**BRANO FORNITO**

· · ·

L'omertà
e il ricatto



di GIUSEPPE D'AVANZO

CONVIENE conservare la testa fredda, ché troppi sembrano sapere quel che non sanno e molti fingono di non sapere quel che sanno benissimo. Troppe variazioni falsarie deformano l'affare e appare utile ripercorrerne le vicende afferrando qualche fatto senza farsi accecare dalle parole. S'incontreranno delle sorprese.

La grave crisi istituzionale, aperta con l'arresto di sei agenti della squadra mobile e di due funzionari della Questura di Napoli, non nasce in piazza Municipio il 17 marzo 2001 quando forze dell'ordine e manifestanti no global si scontrano duramente per ore. La "battaglia" lascia sul campo oltre 200 feriti e una scia di polemiche e accuse reciproche tra dimostranti e polizia. Era proprio necessario quell'azione d'ordine pubblico che a tratti assume i caratteri di un impazzito pestaggio che travolge centinaia di innocui partecipanti? E' una buona domanda. Bisognerà darvi una risposta decente, prima o poi. Oggi, è meglio lasciarla in un canto perché non è da qui, da quel che accadde a piazza Municipio, che si muove l'inchiesta giudiziaria.

L'indagine nasce nei "pronto soccorso" degli ospedali napoletani dove appaiono, poche ore dopo la "battaglia", i poliziotti. Bloccano chiunque è lì in attesa, ferito o in compagnia di un ferito e abbia un aspetto, diciamo, "no global". Tutti "i fermati", chiamiamoli così, sono trasferiti in una caserma dove sono sottoposti a insulti, torture, sevizie che nessuna procedura di arresto, nel mondo occidentale, prevede. Qualche esempio. Dopo averlo denudato, i poliziotti fanno inginocchiare il ragazzo di turno in quella che chiamano "la stanza della tortura". In realtà, è una toilette. Il ragazzo ora è nudo e in ginocchio davanti a una latrina lercia di urina, vomito e sangue. Viene ancora insultato. Ancora colpito alla testa con il manganello.

· · ·

**VOCI IN INGRESSO**
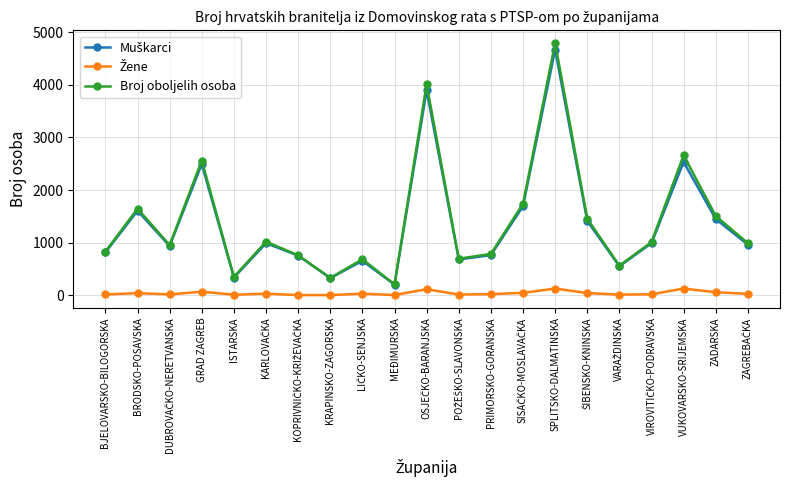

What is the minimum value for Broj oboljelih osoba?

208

· · ·

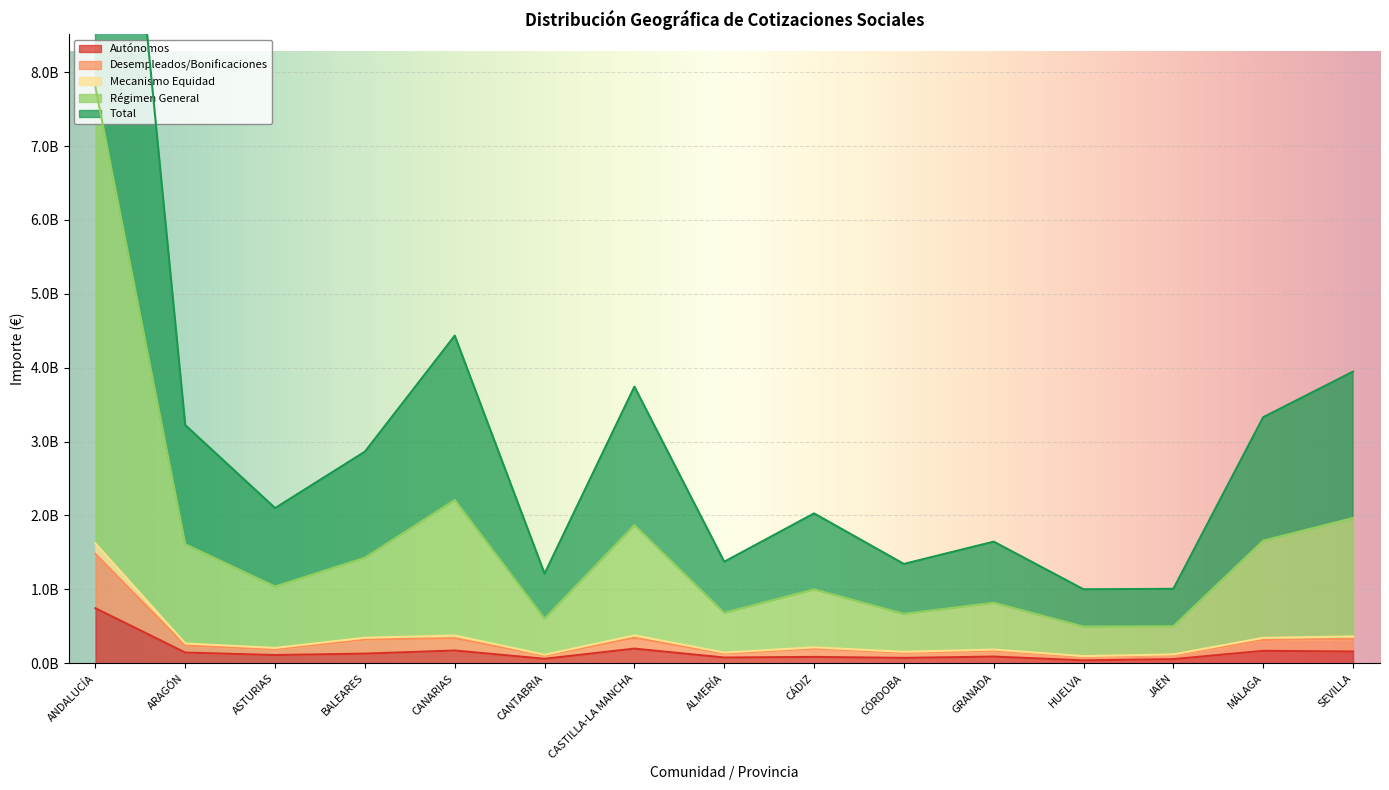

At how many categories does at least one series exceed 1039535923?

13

· · ·

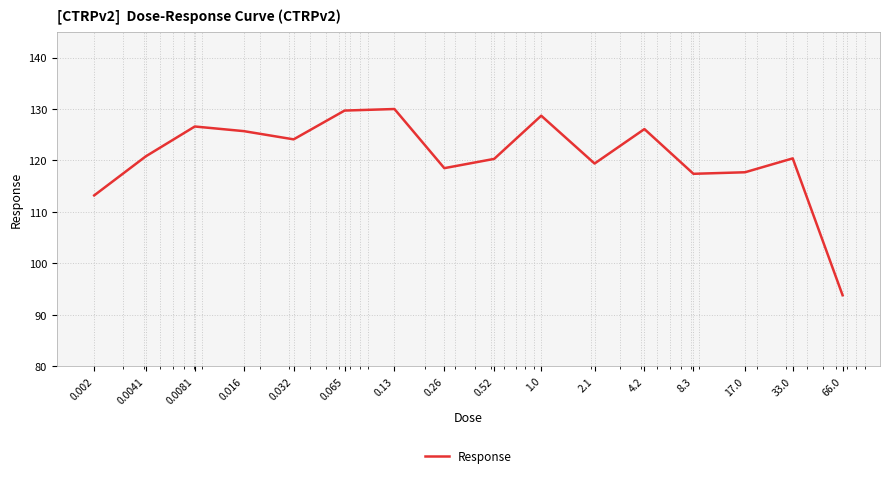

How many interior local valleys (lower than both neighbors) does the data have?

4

· · ·

**ATTIVITÀ**
1: Raccogli ogni riga delle voci in cui compare la parola "many".
2: Scrivi il seguito del brano sull'inchiesta per le violenze della polizia a Napoli, partendo subito dopo la sua ultima frase.
Il brano e le voci non hanno alcun legame tra loro.

**RISPOSTE**
1:
At how many categories does at least one series exceed 1039535923?
How many interior local valleys (lower than both neighbors) does the data have?

2:
Ottantadue testimonianze convergenti definiscono quel che è accaduto nella caserma Raniero di Napoli nel pomeriggio di quel 17 marzo e di cui non resta nessuna traccia nei verbali e nei rapporti della polizia (perché?). Gli ottantadue non sono tutti "no global". Tra di loro ci sono ragazzi e uomini che nemmeno sapevano della manifestazione. Era al pronto soccorso, quello perché era caduto dal motorino, quell'altro - un professionista - perché aveva accompagnato un parente. Quel giorno evidentemente c'è chi ha deciso che la responsabilità non fa differenza. Chi lo ha deciso? Accertati ragionevolmente i fatti, bisogna ora risalire ai responsabili diretti del pestaggio e soprattutto occorre accertare se costoro - i picchiatori - hanno agito per ordine di qualcuno o con la sua complicità o contro le disposizioni.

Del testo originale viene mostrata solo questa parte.